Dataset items
-*-*-

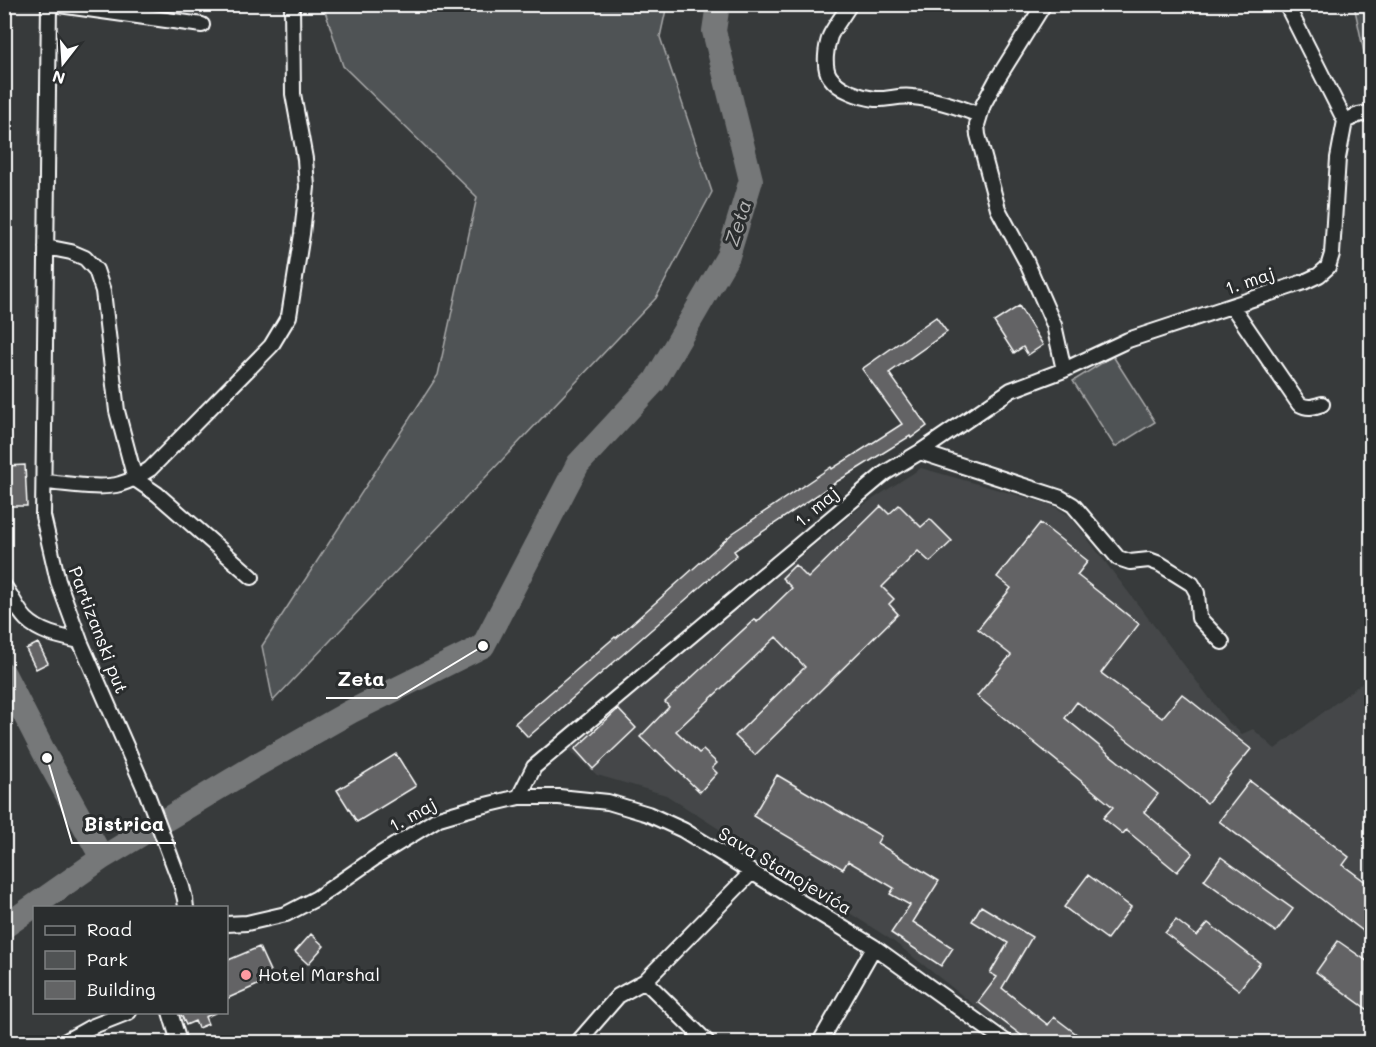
<svg xmlns="http://www.w3.org/2000/svg" width="1376" height="1047" font-family="Mali,sans-serif">
  <style>
    .built { fill: #444748 }
    .green { fill: #505354; stroke: #a8a9aa; stroke-width: 1.5 }
    .lines { fill: none; stroke-linecap: round; stroke-linejoin: round }
    .river { stroke: #767879; stroke-width: 24 }
    .building { fill: #636465; stroke: #fff; stroke-width: 1.5 }
    .minor-casing { stroke: #fff; stroke-width: 18 }
    .minor { stroke: #2a2d2e; stroke-width: 14 }
    .poi-dot { fill: #ff9aa2; stroke: #2a2d2e; stroke-width: 2 }
    .labels { text-anchor: middle; stroke-width: 6; stroke-linejoin: round; paint-order: stroke }
    .street-label { font-size: 18px; fill: #fff; stroke: #2a2d2e }
    .poi-label { font-size: 18px; fill: #fff; stroke: #2a2d2e; text-anchor: start }
    .water-label { font-size: 20px; font-style: italic; fill: #b4b5b5; stroke: #2a2d2e }
    .leader { fill: none; stroke: #fff; stroke-width: 2 }
    .callout-dot { fill: #fff; stroke: #2a2d2e; stroke-width: 2 }
    .callout-label { font-size: 20px; text-anchor: middle; font-weight: bold; fill: #fff; stroke: #2a2d2e; stroke-width: 6; stroke-linejoin: round; paint-order: stroke }
  </style>
  <rect width="100%" height="100%" fill="#373a3b"/>
  <filter id="ink" filterUnits="userSpaceOnUse"><feTurbulence type="fractalNoise" baseFrequency=".0167" numOctaves="2"/><feDisplacementMap in="SourceGraphic" scale="12" xChannelSelector="R" yChannelSelector="G"/><feConvolveMatrix kernelMatrix="1 2 1 2 8 2 1 2 1" color-interpolation-filters="sRGB"/></filter>
  <g filter="url(#ink)">
    <path class="built" d="M 921,468 L 1052,505 L 1070,516 L 1227,721 L 1242,734 L 1253,729 L 1275,749 L 1371,676 L 1371,1042 L 1021,1042 L 893,941 L 666,795 L 597,775 L 568,749 L 862,506 Z"/>
    <path class="green" d="M 323,5 L 667,5 L 660,37 L 712,192 L 656,298 L 273,701 L 262,646 L 438,375 L 477,197 L 343,66 Z
      M 1354,5 L 1371,5 L 1371,86 Z
      M 1113,356 L 1155,422 L 1115,447 L 1073,381 Z"/>
    <g class="lines">
      <path class="river" d="M 4,674 L 47,758 L 102,858
        M 4,927 L 102,858 L 255,766 L 350,712 L 483,646 L 578,464 L 655,381 L 728,256 L 751,180 L 714,31 L 718,4"/>
    </g>
    <path class="building" d="M 1019,306 L 1043,345 L 1028,355 L 1023,347 L 1014,353 L 994,322 Z
      M 936,317 L 947,332 L 889,373 L 927,426 L 911,438 L 910,436 L 838,481 L 734,551 L 737,555 L 528,737 L 515,723 L 615,637 L 616,638 L 733,533 L 831,467 L 832,469 L 902,424 L 862,369 Z
      M 25,465 L 27,506 L 4,506 L 4,493 L 7,493 L 6,466 Z
      M 899,505 L 921,527 L 930,519 L 952,541 L 930,562 L 918,551 L 882,587 L 894,599 L 889,604 L 898,614 L 755,755 L 735,736 L 805,667 L 776,637 L 676,731 L 699,753 L 703,750 L 717,763 L 712,768 L 717,773 L 700,792 L 656,750 L 655,751 L 640,737 L 669,707 L 665,702 L 755,619 L 757,622 L 792,588 L 782,578 L 795,565 L 808,578 L 881,506 L 889,514 Z
      M 1040,523 L 1088,561 L 1077,575 L 1139,624 L 1101,673 L 1162,718 L 1182,694 L 1251,749 L 1207,803 L 1165,769 L 1077,702 L 1065,718 L 1158,794 L 1144,812 L 1193,853 L 1177,872 L 1126,830 L 1123,834 L 1103,818 L 1113,807 L 977,696 L 1011,655 L 978,629 L 1011,588 L 997,577 Z
      M 38,643 L 48,663 L 36,669 L 26,649 Z
      M 618,709 L 636,728 L 593,769 L 575,749 Z
      M 396,754 L 416,786 L 357,822 L 337,790 Z
      M 777,775 L 881,836 L 877,843 L 939,881 L 913,922 L 953,948 L 941,966 L 891,933 L 910,905 L 890,894 L 894,888 L 848,861 L 843,869 L 753,816 Z
      M 1250,781 L 1349,857 L 1343,865 L 1371,886 L 1371,937 L 1219,821 Z
      M 1221,857 L 1293,909 L 1276,932 L 1204,880 Z
      M 1088,875 L 1131,907 L 1107,939 L 1064,907 Z
      M 981,906 L 1032,937 L 1002,988 L 1048,1025 L 1054,1017 L 1087,1042 L 1030,1042 L 978,1002 L 997,977 L 990,973 L 1008,943 L 972,921 Z
      M 1176,920 L 1197,936 L 1208,923 L 1260,963 L 1239,990 L 1165,933 Z
      M 311,934 L 324,946 L 308,964 L 295,952 Z
      M 1338,941 L 1371,964 L 1371,1012 L 1316,972 Z
      M 259,947 L 270,971 L 259,976 L 262,983 L 226,999 L 226,961 Z
      M 180,1012 L 215,1012 L 215,1013 L 205,1017 L 208,1024 L 198,1028 L 195,1021 L 186,1025 Z"/>
    <g class="lines">
      <defs>
        <path id="minor" d="M 49,4 L 43,516 L 58,581 L 80,641 L 147,794 L 182,887 L 185,899 L 186,908
          M 52,4 L 202,25
          M 850,4 C 845,13 834,27 830,36 C 826,47 823,67 830,77 C 839,90 860,97 875,99 C 887,100 900,95 912,97 C 936,99 957,106 979,115
          M 1044,4 L 996,81 L 983,105 L 977,125 L 978,135 L 998,209 L 1026,261 L 1054,325 L 1064,370
          M 1286,4 L 1345,121
          M 46,247 L 71,252 L 85,258 L 96,270 L 103,291 L 117,411 L 135,479 L 157,494 L 252,577
          M 1232,306 L 1299,404 C 1308,409 1313,407 1322,404
          M 920,452 L 1061,498 L 1073,505 L 1118,558 L 1130,562 L 1149,560 L 1160,564 L 1192,584 L 1197,593 L 1199,618 L 1222,642
          M 44,482 C 65,483 100,490 120,484 C 131,481 141,475 150,469 L 271,346 L 289,316 L 302,234 L 307,187 L 305,159 L 293,94 L 292,4
          M 4,586 C 12,596 17,610 26,619 C 40,633 61,637 80,641
          M 519,797 L 534,767 L 885,473 L 920,452 L 1011,390 L 1064,370 L 1128,340 L 1304,282 L 1319,275 L 1328,267 L 1332,254 L 1338,158 L 1345,121 L 1358,115 L 1372,112
          M 226,924 L 247,923 L 286,914 L 317,898 L 379,855 L 439,818 L 473,808 L 519,797 L 559,797 L 608,802 L 648,814 L 683,830 L 874,947 L 1006,1042
          M 645,981 L 707,1042
          M 170,1012 L 179,1042
          M 64,1042 L 91,1027 L 129,1012
          M 578,1042 L 618,996 L 645,981 L 752,872
          M 820,1042 L 874,947"/>
      </defs>
      <use href="#minor" class="minor-casing"/>
      <use href="#minor" class="minor"/>
    </g>
  </g>
  <circle class="poi-dot" cx="246" cy="975" r="6"/>
  <g class="labels">
    <g class="street-label">
      <text transform="translate(1250 281) rotate(-19)" y="6">1. maj</text>
      <text transform="translate(817 507) rotate(-40)" y="6">1. maj</text>
      <text transform="translate(98 630) rotate(69)" y="6">Partizanski put</text>
      <text transform="translate(413 815) rotate(-29)" y="6">1. maj</text>
      <text transform="translate(785 871) rotate(31)" y="6">Sava Stanojevića</text>
    </g>
    <g class="poi-label">
      <text x="258" y="981">Hotel Marshal</text>
    </g>
    <g class="water-label">
      <text transform="translate(738 223) rotate(-73)" y="7">Zeta</text>
    </g>
  </g>
  <path class="leader" d="M483 646L397 698H326M47 758L72 843H176"/>
  <g class="callout-dot">
    <circle cx="483" cy="646" r="6"/>
    <circle cx="47" cy="758" r="6"/>
  </g>
  <g class="callout-label">
    <text x="361" y="686">Zeta</text>
    <text x="124" y="831">Bistrica</text>
  </g>
  <rect width="1376" height="1047" fill="none" stroke="#2a2d2e" stroke-width="24"/>
  <rect x="12" y="12" width="1352" height="1023" fill="none" stroke="#fff" stroke-width="2" filter="url(#ink)"/>
  <rect x="33" y="906" width="195" height="108" fill="#2a2d2e" stroke="#7f8182" stroke-width="1.5"/>
  <rect x="45" y="926" width="30" height="9" fill="#2a2d2e" stroke="#7f8182" stroke-width="1.5"/>
  <text x="87" y="936" font-size="18" fill="#ffffff">Road</text>
  <rect x="45" y="951" width="30" height="18" fill="#505354" stroke="#7f8182" stroke-width="1.5"/>
  <text x="87" y="966" font-size="18" fill="#ffffff">Park</text>
  <rect x="45" y="981" width="30" height="18" fill="#636465" stroke="#7f8182" stroke-width="1.5"/>
  <text x="87" y="996" font-size="18" fill="#ffffff">Building</text>
  <g transform="translate(63 63) rotate(197)" stroke="#2a2d2e" stroke-width="4.5" paint-order="stroke">
  <path d="M0-4.5L10 22L0 15L-10 22Z" fill="#ffffff"/>
  <text y="-9" font-size="16" font-weight="bold" text-anchor="middle" fill="#ffffff">N</text>
  </g>
</svg>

-*-*-

- Description of the task
Your answer should consist solely of the lines above from the line with "L 994,322 Z" to the line with "M 25,465 L 27,506", both included, reproduced exactly.

- Solution below
    <path class="building" d="M 1019,306 L 1043,345 L 1028,355 L 1023,347 L 1014,353 L 994,322 Z
      M 936,317 L 947,332 L 889,373 L 927,426 L 911,438 L 910,436 L 838,481 L 734,551 L 737,555 L 528,737 L 515,723 L 615,637 L 616,638 L 733,533 L 831,467 L 832,469 L 902,424 L 862,369 Z
      M 25,465 L 27,506 L 4,506 L 4,493 L 7,493 L 6,466 Z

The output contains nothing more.